Salon du Végétal
Comment planter demain?
Organisé à Angers tous les deux ans, le Salon du Végétal réunit les professionnels autour des enjeux de la filière, notamment celui de la végétalisation urbaine.
Si la question du pourquoi végétaliser ne se pose plus après l'été 2026, celle du comment persiste. Comment planter mieux demain? Quels sont les grands enjeux de la végétalisation des villes? C'est ce à quoi le jardin-démonstrateur installé dans l'espace "Coeur végétal" du salon a tenté d'apporter des réponses. Fruit d'un travail de deux ans, impliquant 200 jeunes en formation horticole (d'ingénieur à Bac), il a été piloté par le collectif Vent d'Ouest qui se sert de ces chantiers écoles comme support pédagogique.

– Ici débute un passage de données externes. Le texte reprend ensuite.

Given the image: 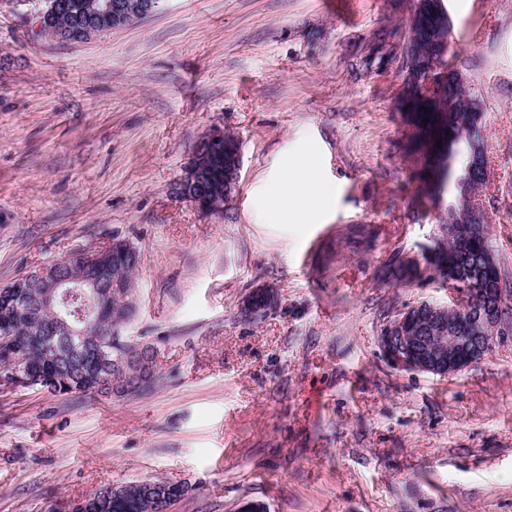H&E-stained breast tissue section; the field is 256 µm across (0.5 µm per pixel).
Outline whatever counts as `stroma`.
Segmentation results:
<instances>
[{"label":"stroma","mask_w":512,"mask_h":512,"mask_svg":"<svg viewBox=\"0 0 512 512\" xmlns=\"http://www.w3.org/2000/svg\"><path fill=\"white\" fill-rule=\"evenodd\" d=\"M40 0H0V285L69 252L132 242L159 382L135 397L0 383V512H67L109 486H188L170 512H512V336L448 377L391 368L396 310L450 303L422 259L448 198L418 188L396 68L359 60L412 0H162L90 41L41 38ZM448 62L482 103L480 196L512 281V0H446ZM233 132L220 214L174 184L199 137ZM311 159L333 197L311 224L268 209ZM277 289L258 319L251 289Z\"/></svg>","instance_id":"stroma-1"}]
</instances>
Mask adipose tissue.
I'll return each mask as SVG.
<instances>
[{
	"label": "adipose tissue",
	"instance_id": "obj_1",
	"mask_svg": "<svg viewBox=\"0 0 512 512\" xmlns=\"http://www.w3.org/2000/svg\"><path fill=\"white\" fill-rule=\"evenodd\" d=\"M330 189L318 185L312 162L295 168L282 180V192L276 207L282 217H313L330 201Z\"/></svg>",
	"mask_w": 512,
	"mask_h": 512
}]
</instances>
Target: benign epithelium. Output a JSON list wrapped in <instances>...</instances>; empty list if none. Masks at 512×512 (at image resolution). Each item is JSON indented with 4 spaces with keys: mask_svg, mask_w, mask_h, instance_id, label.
I'll return each mask as SVG.
<instances>
[{
    "mask_svg": "<svg viewBox=\"0 0 512 512\" xmlns=\"http://www.w3.org/2000/svg\"><path fill=\"white\" fill-rule=\"evenodd\" d=\"M62 3L47 0V6L37 12L35 23L38 34L51 40L73 43L87 41L113 29L125 27L155 12L158 0H89L67 27L51 26V16L58 13ZM242 167L241 149L229 159H224V127L216 125L203 134L196 143L182 175L175 182V192L192 202L202 213L216 214L224 211V201L231 200L240 178ZM137 253V249L123 240L91 250H76L62 259L30 270L9 284L15 289L14 300L7 304L5 314L22 315L25 306L22 296L41 301L53 300L63 288H86L90 296L84 298L88 313L85 323L97 321L107 308L101 302L99 289L117 288L118 277L112 276L111 262ZM79 266L84 274L76 280L62 273L65 266ZM455 277L443 276L442 281L455 288L456 303L448 307L441 304H415L394 315L382 330L379 347L386 363L397 370L447 376L462 365L452 361L460 351H468L472 358L467 365L482 359L488 347L504 336L512 335V321L504 317L507 303L512 301V289L495 283L493 288L479 290L478 298L471 291L456 287ZM454 309L456 319L448 321V309ZM423 321L428 335L421 336L410 324L412 316ZM87 329L71 326L65 315L57 316L54 336L44 346V351L61 362H70L86 351ZM140 354L125 353L112 358V343L100 341L95 349L101 363L100 380L111 382V373L127 371L130 367L154 368L153 352L138 348ZM14 367L0 378L8 384L43 383V389L54 390L53 384L64 379L63 374L53 371L45 378H38L28 369V362L13 358Z\"/></svg>",
    "mask_w": 512,
    "mask_h": 512,
    "instance_id": "obj_1",
    "label": "benign epithelium"
}]
</instances>
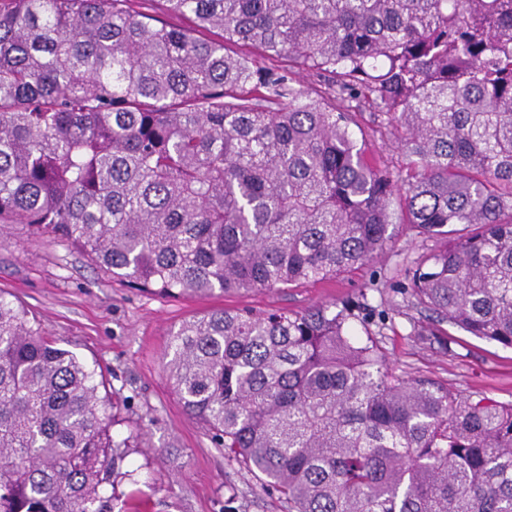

Recycler les déchets de démolition
Tout commence par sol. "On doit arrêter d'apporter des sols agricoles dans les milieux urbains et plutôt recycler des matériaux de l'économie urbaine comme les déchets de démolition, rappelle Anna-Lena Hahn, paysagiste et géographe. Par exemple le béton concassé mélangé avec du compost et des déchets verts, la brique pilée ou encore la pouzzolane recyclée. Ce substrat, pauvre, accueille beaucoup moins d'adventices et est adapté aux plantes résistantes à la sécheresse".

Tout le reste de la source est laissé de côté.